- _DATA SECTION_
<<<<

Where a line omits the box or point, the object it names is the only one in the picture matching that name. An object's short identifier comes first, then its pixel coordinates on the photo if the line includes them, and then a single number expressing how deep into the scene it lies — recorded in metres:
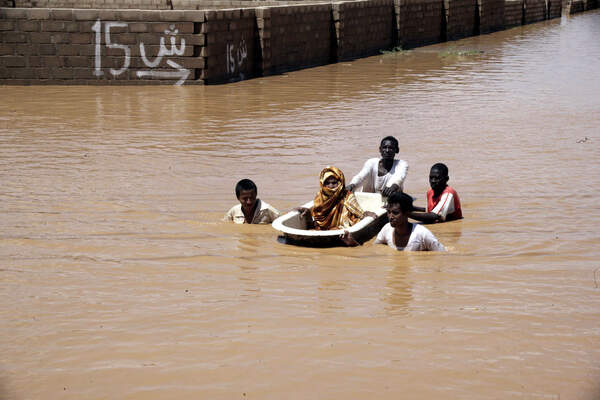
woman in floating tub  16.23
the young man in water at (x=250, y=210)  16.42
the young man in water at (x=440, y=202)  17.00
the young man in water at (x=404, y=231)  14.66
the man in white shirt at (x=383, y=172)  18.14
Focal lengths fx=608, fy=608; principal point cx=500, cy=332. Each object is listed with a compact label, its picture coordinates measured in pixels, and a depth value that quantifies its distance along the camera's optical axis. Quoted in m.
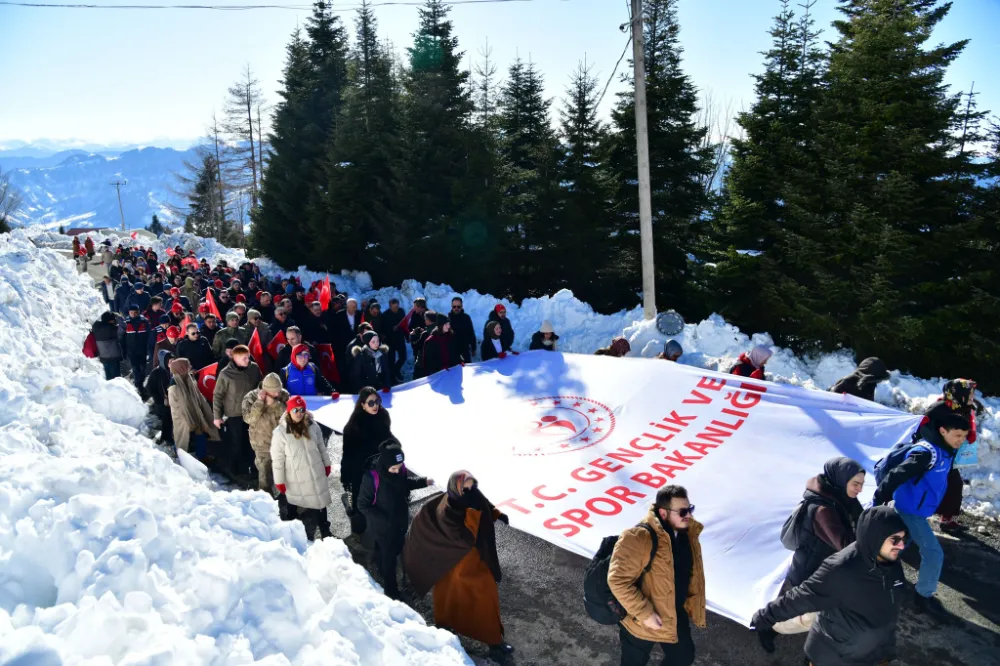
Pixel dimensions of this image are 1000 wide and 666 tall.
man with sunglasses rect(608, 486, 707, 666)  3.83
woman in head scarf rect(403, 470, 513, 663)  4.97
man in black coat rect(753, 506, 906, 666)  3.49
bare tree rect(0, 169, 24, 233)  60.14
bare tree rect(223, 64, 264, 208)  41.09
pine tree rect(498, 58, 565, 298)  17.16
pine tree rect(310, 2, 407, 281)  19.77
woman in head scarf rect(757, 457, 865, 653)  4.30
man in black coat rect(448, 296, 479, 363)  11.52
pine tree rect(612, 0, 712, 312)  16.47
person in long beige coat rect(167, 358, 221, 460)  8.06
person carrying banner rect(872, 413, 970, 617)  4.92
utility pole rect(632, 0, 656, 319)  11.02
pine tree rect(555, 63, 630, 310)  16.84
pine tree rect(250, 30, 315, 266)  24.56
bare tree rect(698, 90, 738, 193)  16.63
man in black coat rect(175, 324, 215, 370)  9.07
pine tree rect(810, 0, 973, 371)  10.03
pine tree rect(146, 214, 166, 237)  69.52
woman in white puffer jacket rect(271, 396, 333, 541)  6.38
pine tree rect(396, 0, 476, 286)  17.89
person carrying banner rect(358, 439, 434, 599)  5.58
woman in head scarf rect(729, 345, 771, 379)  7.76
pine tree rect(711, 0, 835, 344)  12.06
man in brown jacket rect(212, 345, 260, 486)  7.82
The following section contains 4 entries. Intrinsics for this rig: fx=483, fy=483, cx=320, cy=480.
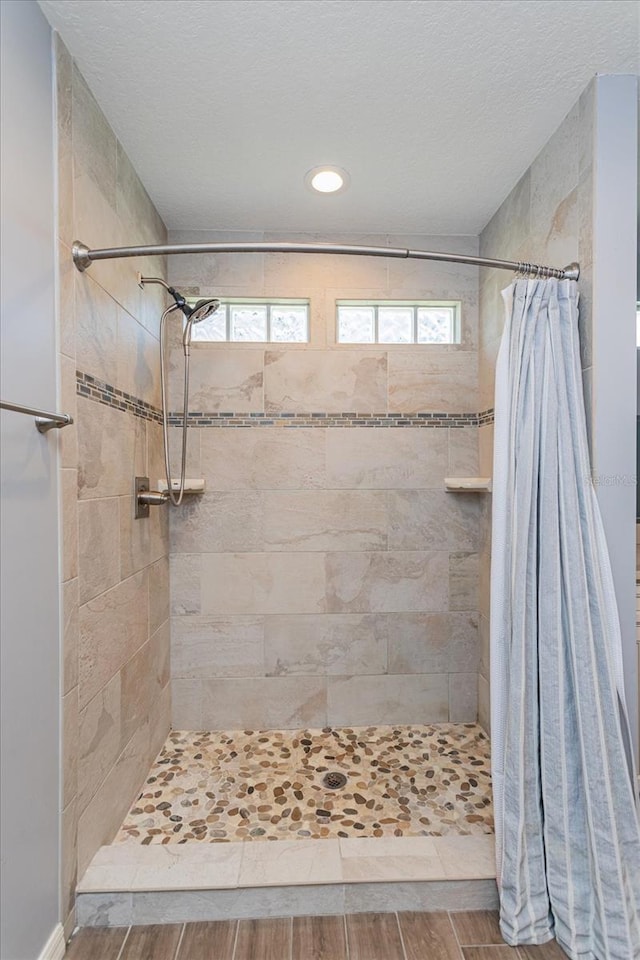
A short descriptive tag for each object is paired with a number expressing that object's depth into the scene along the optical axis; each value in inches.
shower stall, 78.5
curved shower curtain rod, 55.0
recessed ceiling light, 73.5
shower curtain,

>>>>

- _THE PROBLEM_
Of all the lines in the data above, show only those that hold the word "scarf".

- _WRITTEN REPLY_
woman in head scarf rect(403, 470, 513, 663)  4.97
woman in head scarf rect(757, 457, 865, 653)  4.30
woman in head scarf rect(729, 345, 771, 379)  7.76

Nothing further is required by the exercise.